**THE PROBLEM:** Copy the items below word for word, from their first line through the line containing "The pressure gauge reads 40 psi", inclusive. Leave the pictures out of your copy.

**THE RECORDS:**
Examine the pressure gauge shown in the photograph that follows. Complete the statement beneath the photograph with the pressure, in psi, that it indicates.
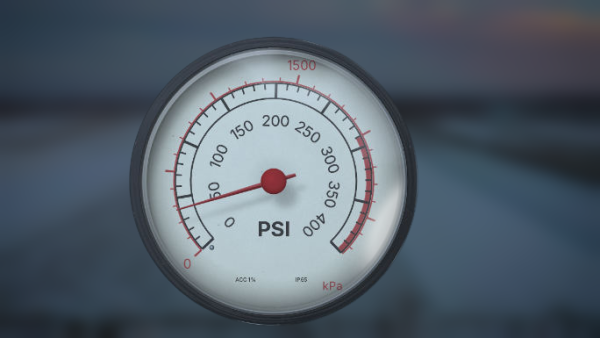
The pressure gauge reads 40 psi
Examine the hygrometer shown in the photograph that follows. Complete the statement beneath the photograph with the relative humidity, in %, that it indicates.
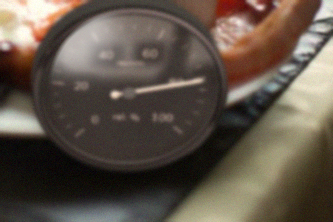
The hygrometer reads 80 %
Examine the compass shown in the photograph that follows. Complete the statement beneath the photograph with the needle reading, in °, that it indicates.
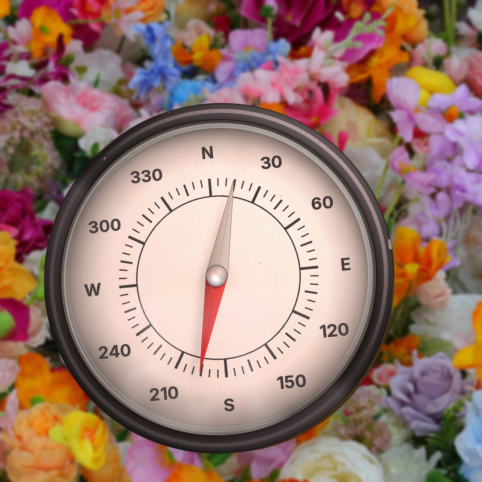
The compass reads 195 °
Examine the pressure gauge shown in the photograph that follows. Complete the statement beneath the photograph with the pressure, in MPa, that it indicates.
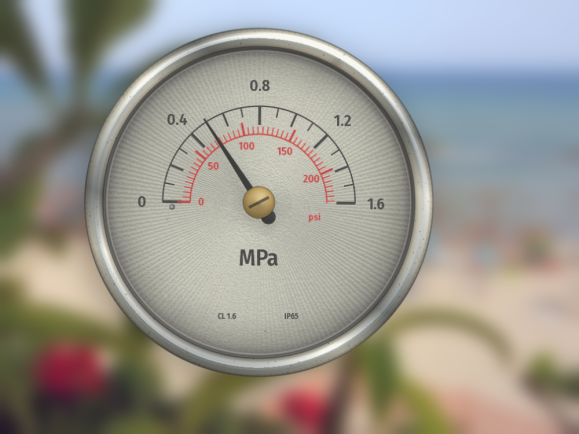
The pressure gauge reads 0.5 MPa
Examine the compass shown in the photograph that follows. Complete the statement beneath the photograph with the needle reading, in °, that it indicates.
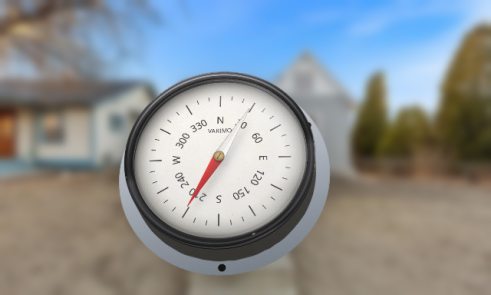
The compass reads 210 °
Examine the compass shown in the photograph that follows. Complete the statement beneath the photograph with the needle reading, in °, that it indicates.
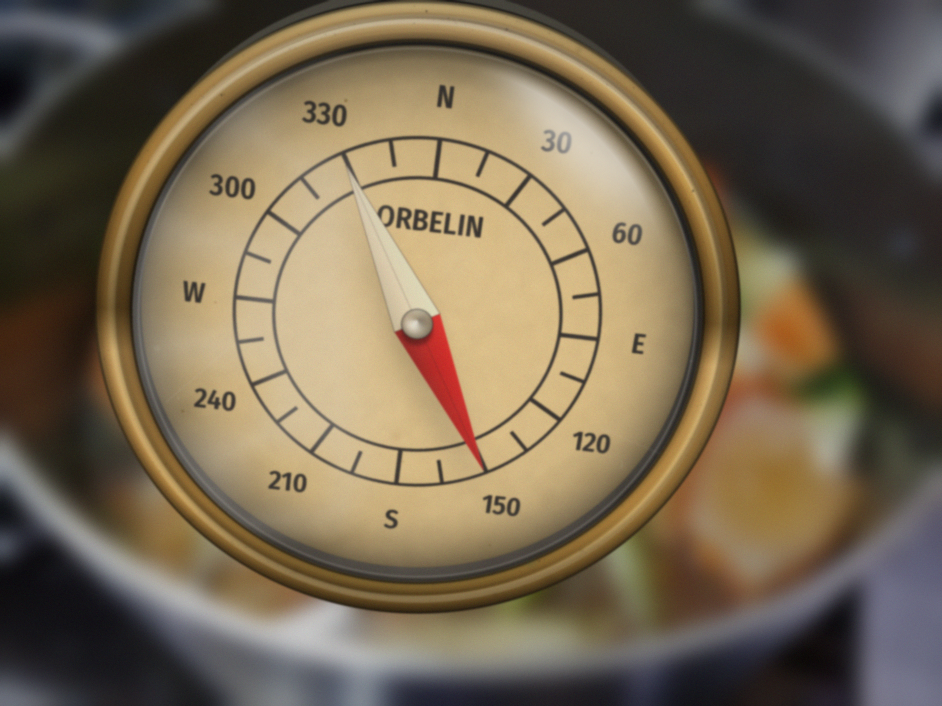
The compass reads 150 °
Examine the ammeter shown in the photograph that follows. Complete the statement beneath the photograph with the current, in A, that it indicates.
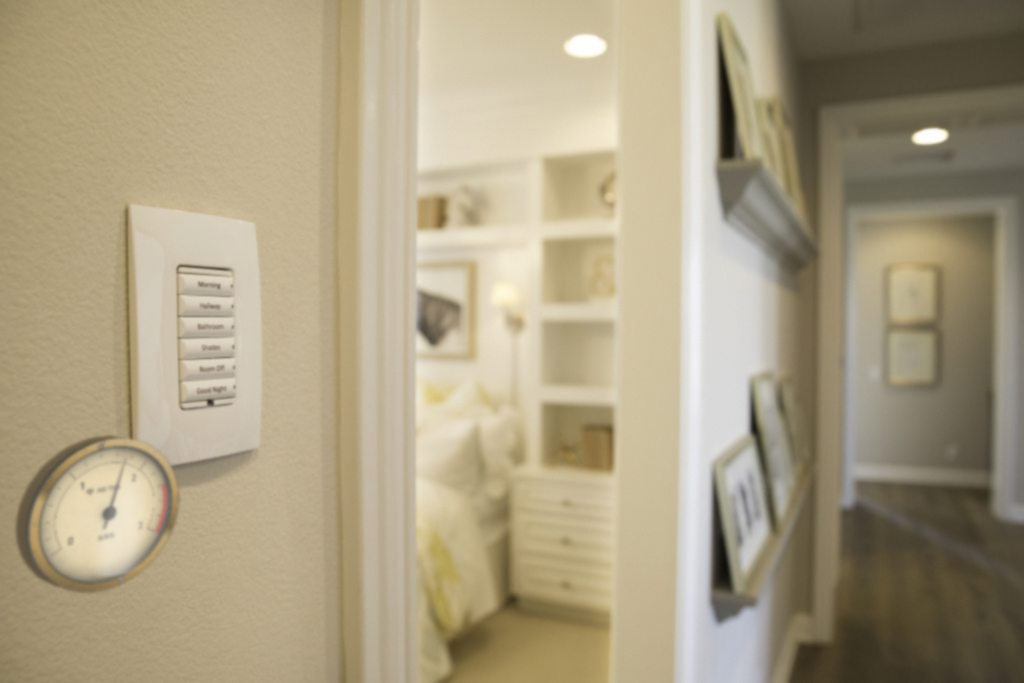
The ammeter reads 1.7 A
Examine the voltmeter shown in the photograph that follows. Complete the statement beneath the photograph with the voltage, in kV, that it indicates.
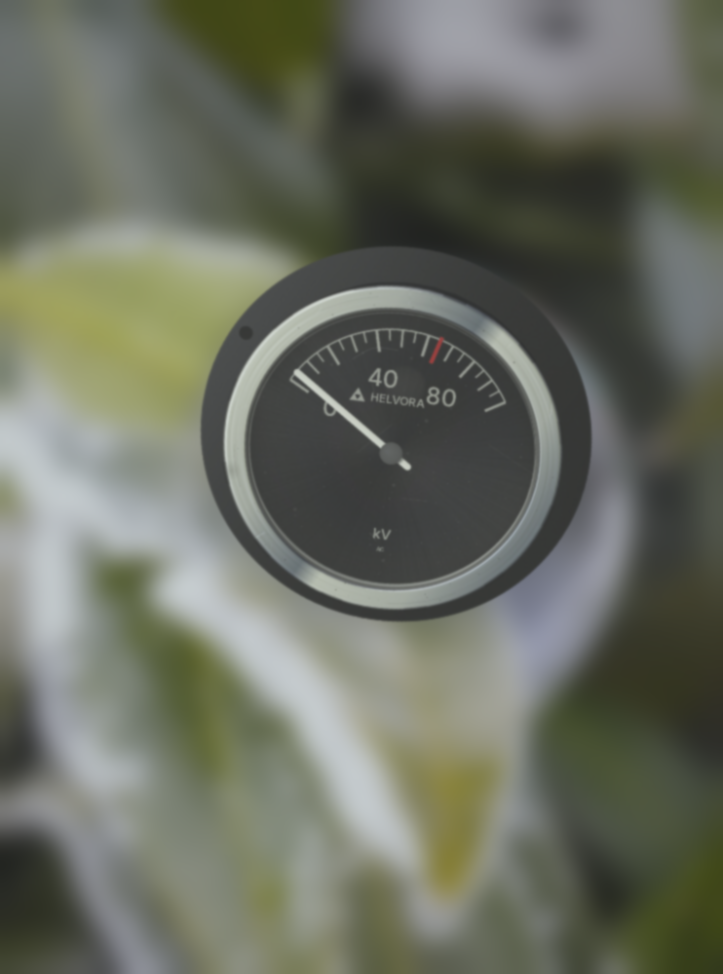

**ANSWER TO THIS TASK:**
Examine the pressure gauge shown in the photograph that follows. Complete the statement beneath the photograph with the pressure, in psi, that it indicates.
The pressure gauge reads 40 psi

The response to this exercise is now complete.